Enhanced SNAP benefits must be made permanent, suggests two new issue briefs from the LTSS Center and NCOA.

The economic downturn and a prolonged COVID-19 pandemic have impacted everyone’s life. But a new study by researchers at the LeadingAge LTSS Center @UMass Boston and the National Council on Aging (NCOA) shows that the rising rate of food insecurity in the United States could impact older, poorer adults and their families for years to come.

Two issue briefs underscore the long-lasting effects of pandemic-related food insecurity among older adults, especially older women and people of color:

The research suggests that enhancements to SNAP were likely effective in temporarily decreasing pandemic-induced food insecurity among vulnerable older adults. However, the increased SNAP benefits provided by the American Rescue Plan must be made permanent and must reflect increased food costs.

“The findings highlight the positive impact of SNAP in combatting food insecurity, but the key to continued program effectiveness is to assure that the program meets the growing demands and rising costs associated with the COVID-19 pandemic, while putting a sharper focus on reducing racial/ethnic inequities,” said Marc Cohen, co-director of the LeadingAge LTSS Center @UMass Boston and a co-author of both briefs. Other authors include LTSS Center Fellow Jane Tavares and NCOA’s Susan Silberman and Lauren Popham.
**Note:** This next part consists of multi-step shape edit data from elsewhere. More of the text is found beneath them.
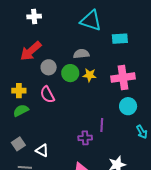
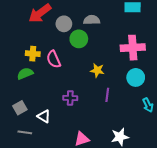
gray circle: (49, 67) -> (64, 24), moved
yellow star: (90, 75) -> (97, 70), moved
yellow cross: (19, 91) -> (33, 54), moved
purple cross: (85, 138) -> (70, 98), moved

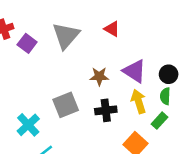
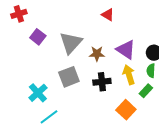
gray triangle: (66, 36) -> (71, 43), moved
purple square: (27, 43) -> (38, 37), moved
The study focused on people 60 or older and used data from the 2008 recession to extrapolate the pandemic’s long-term impact. Researchers found that individuals facing food scarcity after the historic recession were younger (60 to 70 years old), female, minority, less educated, in poorer health, and living in poverty. The findings also show that many older adults were still working while dealing with food scarcity during the recession, a pattern that is also likely to emerge in the post-pandemic world.

Older women had 1.2 times higher odds of reporting food insecurity than older men, according to the findings. Non-Hispanic Black older adults and Hispanic older adults had 1.6 times and 1.2 times higher odds of facing food insecurity than their white non-Hispanics counterparts.

“It is reasonable to assume that many of the negative impacts experienced during the Great Recession will occur on a larger scale during the current pandemic-related downturn,” the study states. “While all groups will experience increases in poverty and food insecurity during a recession, older women and racial/ethnic minorities, as well as those with less financial resources, will be hardest hit.”